DOTA creator Abdul Ismail (better known as IceFrog) has assured the Defence of the Ancients community that Valve's new sequel won't override and replace the original.
At least not straight away.
"I plan to keep DOTA updated for as long as the community wants," he pledged.
"That being said," he added, "I think that DOTA2 represents the long term future for the game."
His comments were made as part of an open Q&A on the DOTA2 website. The general gist of the answers is that DOTA gameplay will remain largely intact, with the majority of improvements surrounding the Network infrastructure, match spectators and community aspects.
Oh and graphics, of course - although visual flourishes won't be at the expense of gameplay.
"Gameplay is definitely the most important aspect," promised Ismail. "Everyone on the team understands this concern.
"The number-one priority is making sure players can quickly and easily tell what's happening on the screen at all times. Fine tuning the right visual balance with each ability, effect, hero, etc., will be an ongoing process as the game is play-tested and we get your feedback.
"A clean and understandable visual representation of the action is important to everyone from experienced players, spectators, to new players."
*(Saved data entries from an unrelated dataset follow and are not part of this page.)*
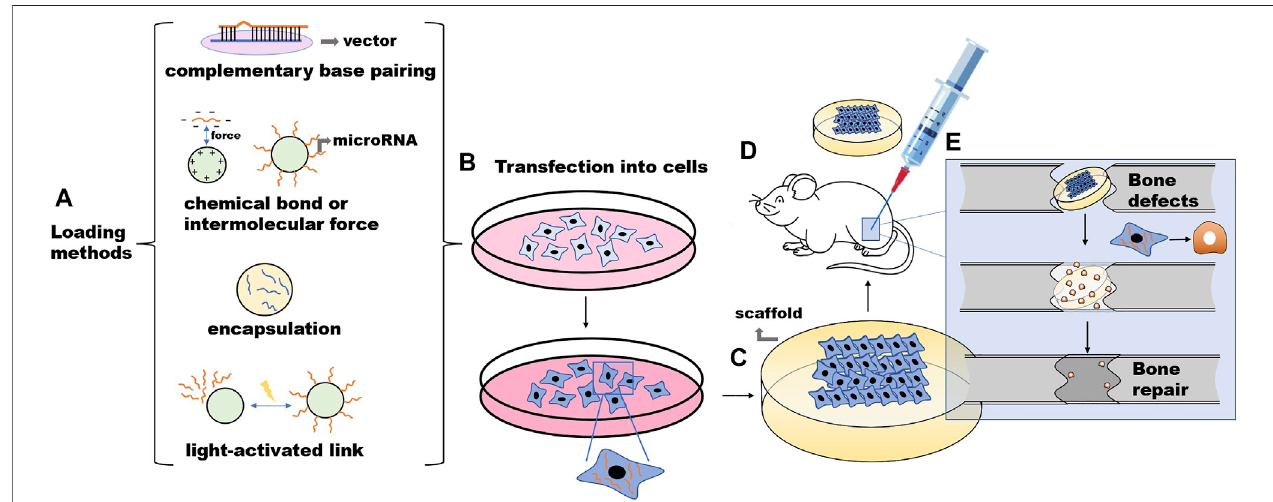
FIGURE 1 | The procession of the microRNA-involved bone tissue engineering. (A) Nonviral vectors and microRNA are combined in vitro. (B) Stem cells are cultured,expanded,andtransfected invitro . (C) Thecellsarethenseededontoascaffoldmaterial. (D) Thescaffoldwithcellsistransplantedtothecorrespondingdefect site of the animal model. (E) Cells continue to grow and reproduce in vivo and secrete extracellular matrix. With the gradual degradation of the materials, the new bone tissue fi nally replaces the scaffold materials to repair the structure and restore the function.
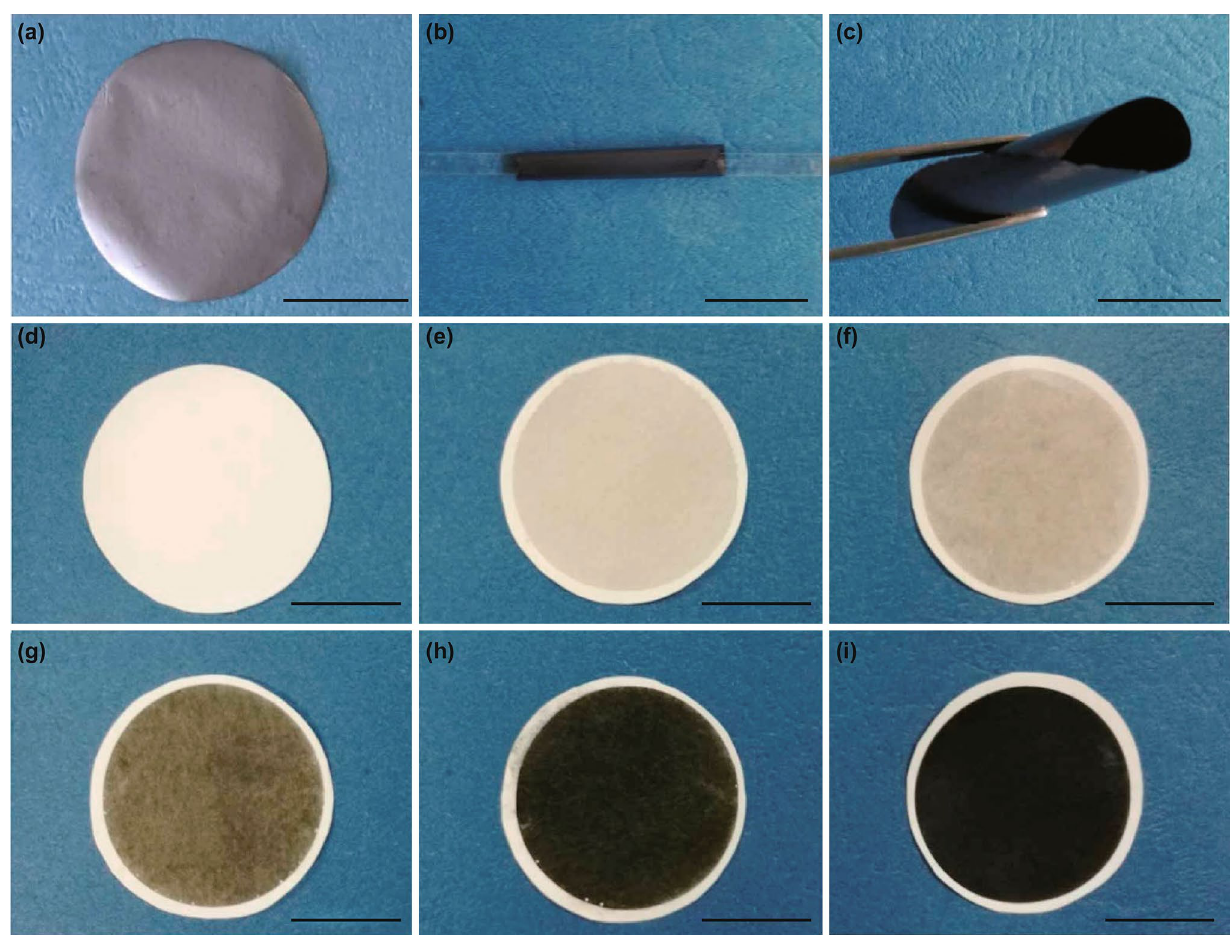
Fig. 16 Digital images of membranes a freestanding MXene membrane, b, c folded MXene membrane, d–i MXene membrane with different deposition amount, i.e., (0, 3.662, 7.325, 18.31, 36.62, 73.25) × 10 −6 g cm −2 . Reprinted with the permission from Ref. [75]. Copyright © (2017) Elsevier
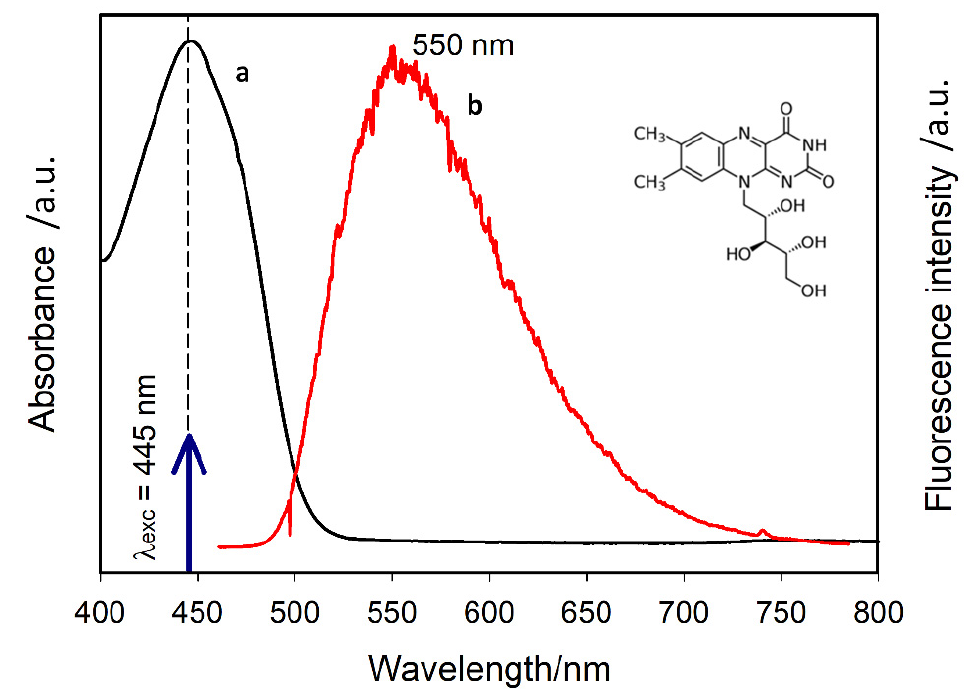
Figure 1. Absorption ( a ) and fluorescence ( b ) spectrum of riboflavin solution in water. The vertical arrow indicates the excitation wavelength. The chemical formula of riboflavin is shown as an inset.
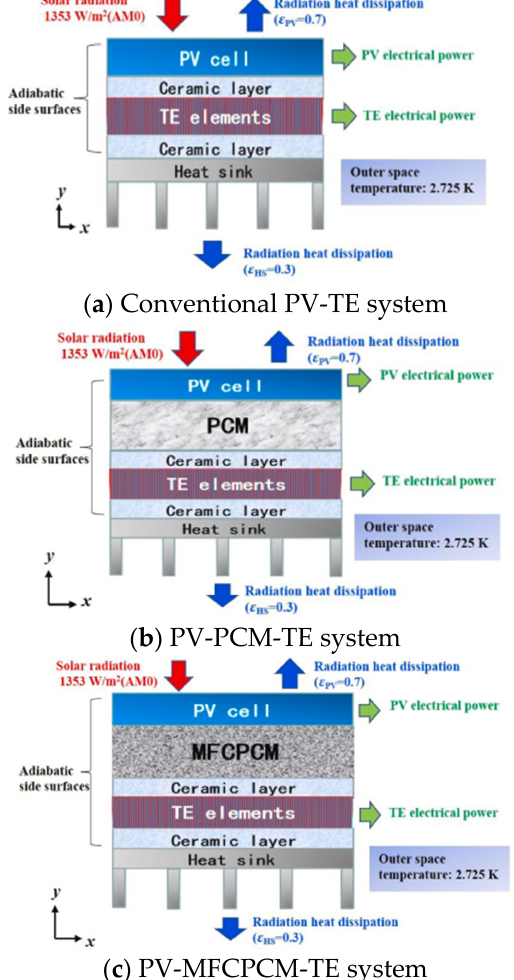
Figure 2. Schematic of the systems investigated [15]. Reproduced with permission from Elsevier.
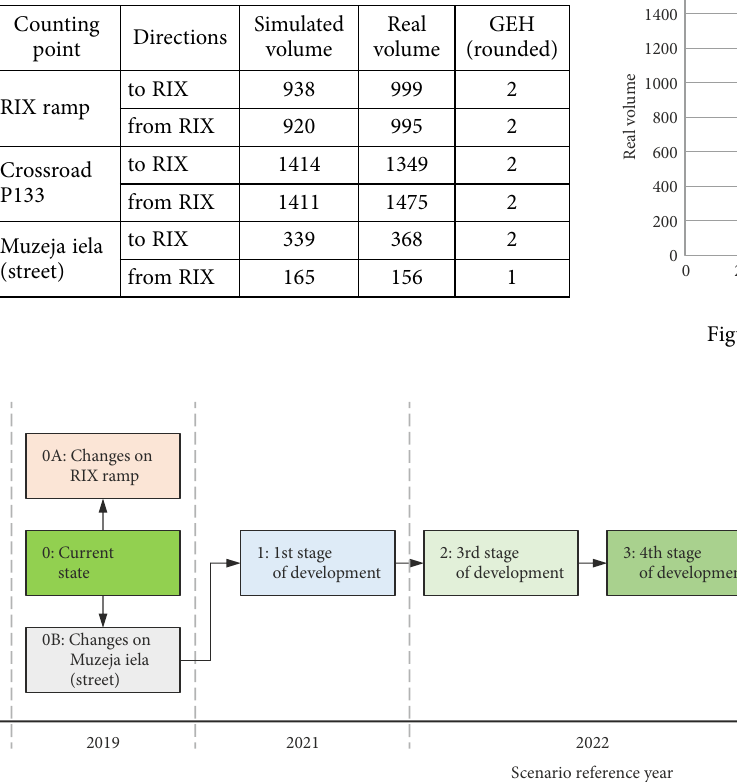
Table 2. Results of validation using GEH index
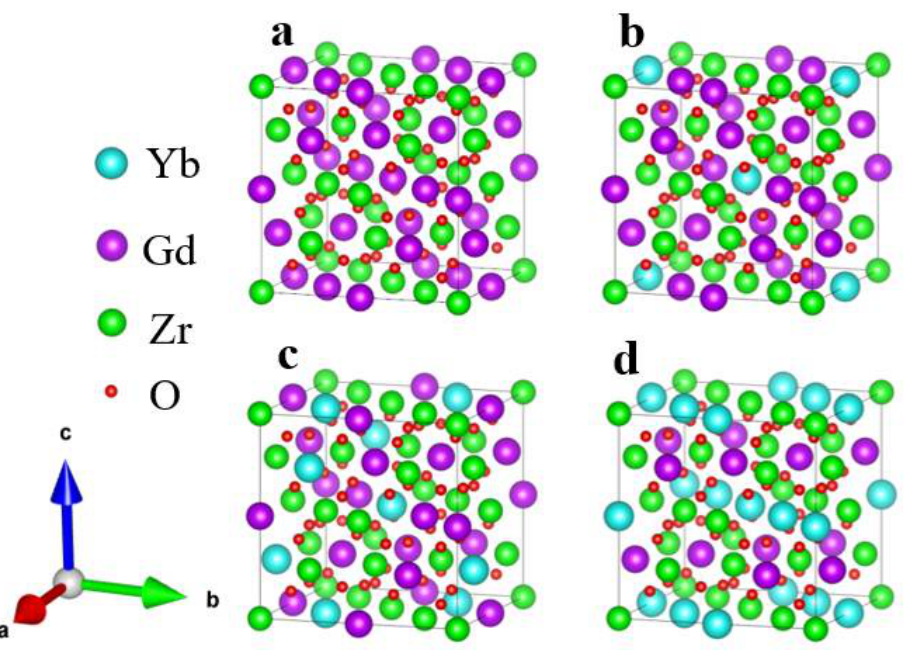
Figure 2. Geometrical configurations of (Gd 1-x Yb x ) 2 Zr 2 O 7 , ( a ) Gd 2 Zr 2 O 7 ; ( b ) (Gd 0.875 Yb 0.125 ) 2 Zr 2 O 7 ; ( c ) (Gd 0.6875 Yb 0.3125 ) 2 Zr 2 O 7 ; ( d ) (Gd 0.5 Yb 0.5 ) 2 Zr 2 O 7 .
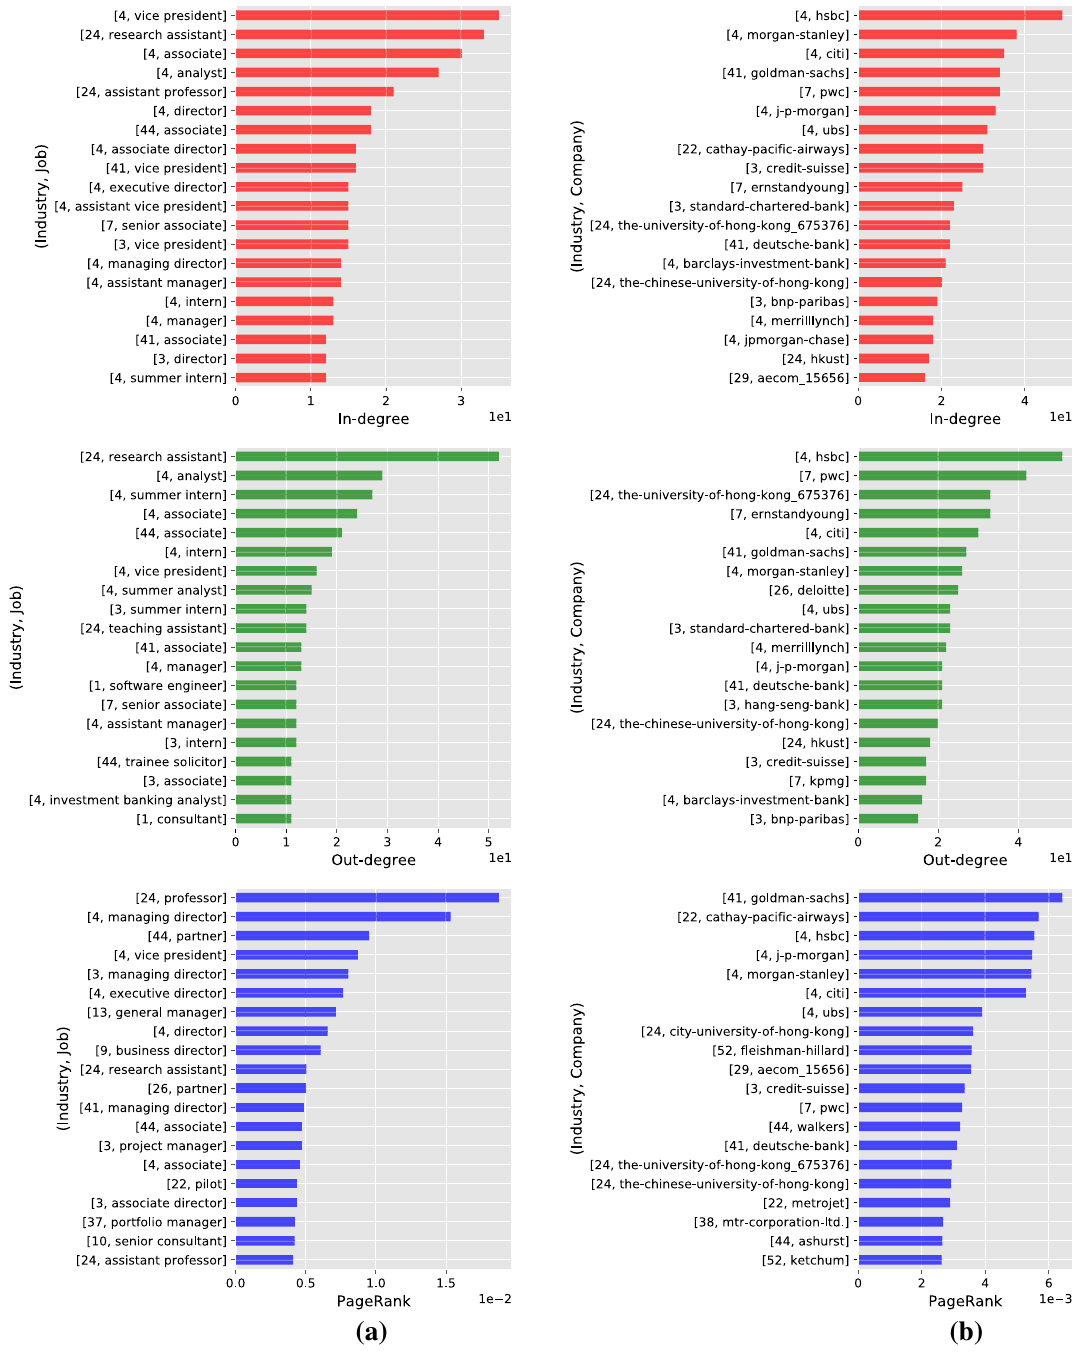
Fig. 16 Centrality of top jobs and companies in Hong Kong. a Top jobs in Hong Kong. b Top companies in Hong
DOTA is a custom scenario built for Warcraft III using the game's world editor. The idea is to destroy the opposing teams' Ancient boss using a squad of hero units, which can be levelled up and decked out in better gear throughout the course of the battle.
DOTA was the basis for Gas Powered Games' flawed-but-enjoyable Demigod and Riot Games' free and accomplished online game League of Legends.
Even Blizzard trumpeted a free DOTA mod for StarCraft II at BlizzCon 2010 recently.
The only real surprises are that a DOTA sequel has taken this long and that it's Valve not Blizzard bossing it. Mind you, Blizzard's Rob Pardo doesn't seem too thrilled with the latter prospect, especially after Valve tried to trademark the title.